EXERCISE :: Lay out every line below as a two-column CSV with the headers "label" and "value", one row per line: the line's text under "label" and its answer under "value". Put each entry in its own quoted field and replace any line breaks with spaces.

Data listing ::
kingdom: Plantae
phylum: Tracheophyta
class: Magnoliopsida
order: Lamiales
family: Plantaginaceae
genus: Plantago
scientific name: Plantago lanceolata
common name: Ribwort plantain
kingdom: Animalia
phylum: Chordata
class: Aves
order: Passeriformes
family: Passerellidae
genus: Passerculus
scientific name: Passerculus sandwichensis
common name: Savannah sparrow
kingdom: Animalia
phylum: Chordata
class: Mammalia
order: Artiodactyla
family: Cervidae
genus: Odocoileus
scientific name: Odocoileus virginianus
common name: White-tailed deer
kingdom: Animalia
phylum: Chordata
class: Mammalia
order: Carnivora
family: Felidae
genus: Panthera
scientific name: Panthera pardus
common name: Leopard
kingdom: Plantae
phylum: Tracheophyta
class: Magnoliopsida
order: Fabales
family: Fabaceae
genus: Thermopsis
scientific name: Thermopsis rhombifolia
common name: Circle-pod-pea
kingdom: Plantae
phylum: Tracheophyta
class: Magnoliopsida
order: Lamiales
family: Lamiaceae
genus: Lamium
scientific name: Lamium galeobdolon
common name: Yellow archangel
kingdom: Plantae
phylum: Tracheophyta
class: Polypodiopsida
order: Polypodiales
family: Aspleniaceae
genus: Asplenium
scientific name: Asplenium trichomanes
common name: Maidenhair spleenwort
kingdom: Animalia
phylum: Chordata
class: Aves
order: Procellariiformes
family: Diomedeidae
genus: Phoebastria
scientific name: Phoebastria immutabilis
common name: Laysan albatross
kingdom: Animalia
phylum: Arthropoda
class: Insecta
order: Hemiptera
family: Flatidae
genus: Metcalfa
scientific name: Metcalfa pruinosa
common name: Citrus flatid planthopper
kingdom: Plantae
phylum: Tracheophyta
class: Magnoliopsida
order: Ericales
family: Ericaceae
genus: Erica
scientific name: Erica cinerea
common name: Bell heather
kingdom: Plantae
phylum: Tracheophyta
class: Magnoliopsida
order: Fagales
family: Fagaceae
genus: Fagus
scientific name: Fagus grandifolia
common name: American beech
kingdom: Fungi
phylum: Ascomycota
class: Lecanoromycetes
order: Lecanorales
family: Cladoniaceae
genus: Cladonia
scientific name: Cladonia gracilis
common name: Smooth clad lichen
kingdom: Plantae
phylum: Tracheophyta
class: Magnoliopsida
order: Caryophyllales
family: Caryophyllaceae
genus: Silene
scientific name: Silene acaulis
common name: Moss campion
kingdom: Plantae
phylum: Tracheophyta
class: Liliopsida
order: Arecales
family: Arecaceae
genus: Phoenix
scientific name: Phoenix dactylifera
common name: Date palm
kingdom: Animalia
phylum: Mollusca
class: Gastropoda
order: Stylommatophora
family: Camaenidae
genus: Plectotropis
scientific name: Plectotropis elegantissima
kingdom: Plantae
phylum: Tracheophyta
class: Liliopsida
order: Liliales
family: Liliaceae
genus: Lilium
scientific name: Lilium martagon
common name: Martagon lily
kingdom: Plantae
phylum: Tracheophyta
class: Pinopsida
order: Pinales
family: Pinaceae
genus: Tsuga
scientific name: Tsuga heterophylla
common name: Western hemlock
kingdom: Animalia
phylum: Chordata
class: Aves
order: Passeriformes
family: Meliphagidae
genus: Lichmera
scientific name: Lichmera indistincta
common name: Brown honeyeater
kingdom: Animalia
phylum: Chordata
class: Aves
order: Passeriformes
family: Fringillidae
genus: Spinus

FINISHED ANSWER ::
label,value
"kingdom:","Plantae"
"phylum:","Tracheophyta"
"class:","Magnoliopsida"
"order:","Lamiales"
"family:","Plantaginaceae"
"genus:","Plantago"
"scientific name:","Plantago lanceolata"
"common name:","Ribwort plantain"
"kingdom:","Animalia"
"phylum:","Chordata"
"class:","Aves"
"order:","Passeriformes"
"family:","Passerellidae"
"genus:","Passerculus"
"scientific name:","Passerculus sandwichensis"
"common name:","Savannah sparrow"
"kingdom:","Animalia"
"phylum:","Chordata"
"class:","Mammalia"
"order:","Artiodactyla"
"family:","Cervidae"
"genus:","Odocoileus"
"scientific name:","Odocoileus virginianus"
"common name:","White-tailed deer"
"kingdom:","Animalia"
"phylum:","Chordata"
"class:","Mammalia"
"order:","Carnivora"
"family:","Felidae"
"genus:","Panthera"
"scientific name:","Panthera pardus"
"common name:","Leopard"
"kingdom:","Plantae"
"phylum:","Tracheophyta"
"class:","Magnoliopsida"
"order:","Fabales"
"family:","Fabaceae"
"genus:","Thermopsis"
"scientific name:","Thermopsis rhombifolia"
"common name:","Circle-pod-pea"
"kingdom:","Plantae"
"phylum:","Tracheophyta"
"class:","Magnoliopsida"
"order:","Lamiales"
"family:","Lamiaceae"
"genus:","Lamium"
"scientific name:","Lamium galeobdolon"
"common name:","Yellow archangel"
"kingdom:","Plantae"
"phylum:","Tracheophyta"
"class:","Polypodiopsida"
"order:","Polypodiales"
"family:","Aspleniaceae"
"genus:","Asplenium"
"scientific name:","Asplenium trichomanes"
"common name:","Maidenhair spleenwort"
"kingdom:","Animalia"
"phylum:","Chordata"
"class:","Aves"
"order:","Procellariiformes"
"family:","Diomedeidae"
"genus:","Phoebastria"
"scientific name:","Phoebastria immutabilis"
"common name:","Laysan albatross"
"kingdom:","Animalia"
"phylum:","Arthropoda"
"class:","Insecta"
"order:","Hemiptera"
"family:","Flatidae"
"genus:","Metcalfa"
"scientific name:","Metcalfa pruinosa"
"common name:","Citrus flatid planthopper"
"kingdom:","Plantae"
"phylum:","Tracheophyta"
"class:","Magnoliopsida"
"order:","Ericales"
"family:","Ericaceae"
"genus:","Erica"
"scientific name:","Erica cinerea"
"common name:","Bell heather"
"kingdom:","Plantae"
"phylum:","Tracheophyta"
"class:","Magnoliopsida"
"order:","Fagales"
"family:","Fagaceae"
"genus:","Fagus"
"scientific name:","Fagus grandifolia"
"common name:","American beech"
"kingdom:","Fungi"
"phylum:","Ascomycota"
"class:","Lecanoromycetes"
"order:","Lecanorales"
"family:","Cladoniaceae"
"genus:","Cladonia"
"scientific name:","Cladonia gracilis"
"common name:","Smooth clad lichen"
"kingdom:","Plantae"
"phylum:","Tracheophyta"
"class:","Magnoliopsida"
"order:","Caryophyllales"
"family:","Caryophyllaceae"
"genus:","Silene"
"scientific name:","Silene acaulis"
"common name:","Moss campion"
"kingdom:","Plantae"
"phylum:","Tracheophyta"
"class:","Liliopsida"
"order:","Arecales"
"family:","Arecaceae"
"genus:","Phoenix"
"scientific name:","Phoenix dactylifera"
"common name:","Date palm"
"kingdom:","Animalia"
"phylum:","Mollusca"
"class:","Gastropoda"
"order:","Stylommatophora"
"family:","Camaenidae"
"genus:","Plectotropis"
"scientific name:","Plectotropis elegantissima"
"kingdom:","Plantae"
"phylum:","Tracheophyta"
"class:","Liliopsida"
"order:","Liliales"
"family:","Liliaceae"
"genus:","Lilium"
"scientific name:","Lilium martagon"
"common name:","Martagon lily"
"kingdom:","Plantae"
"phylum:","Tracheophyta"
"class:","Pinopsida"
"order:","Pinales"
"family:","Pinaceae"
"genus:","Tsuga"
"scientific name:","Tsuga heterophylla"
"common name:","Western hemlock"
"kingdom:","Animalia"
"phylum:","Chordata"
"class:","Aves"
"order:","Passeriformes"
"family:","Meliphagidae"
"genus:","Lichmera"
"scientific name:","Lichmera indistincta"
"common name:","Brown honeyeater"
"kingdom:","Animalia"
"phylum:","Chordata"
"class:","Aves"
"order:","Passeriformes"
"family:","Fringillidae"
"genus:","Spinus"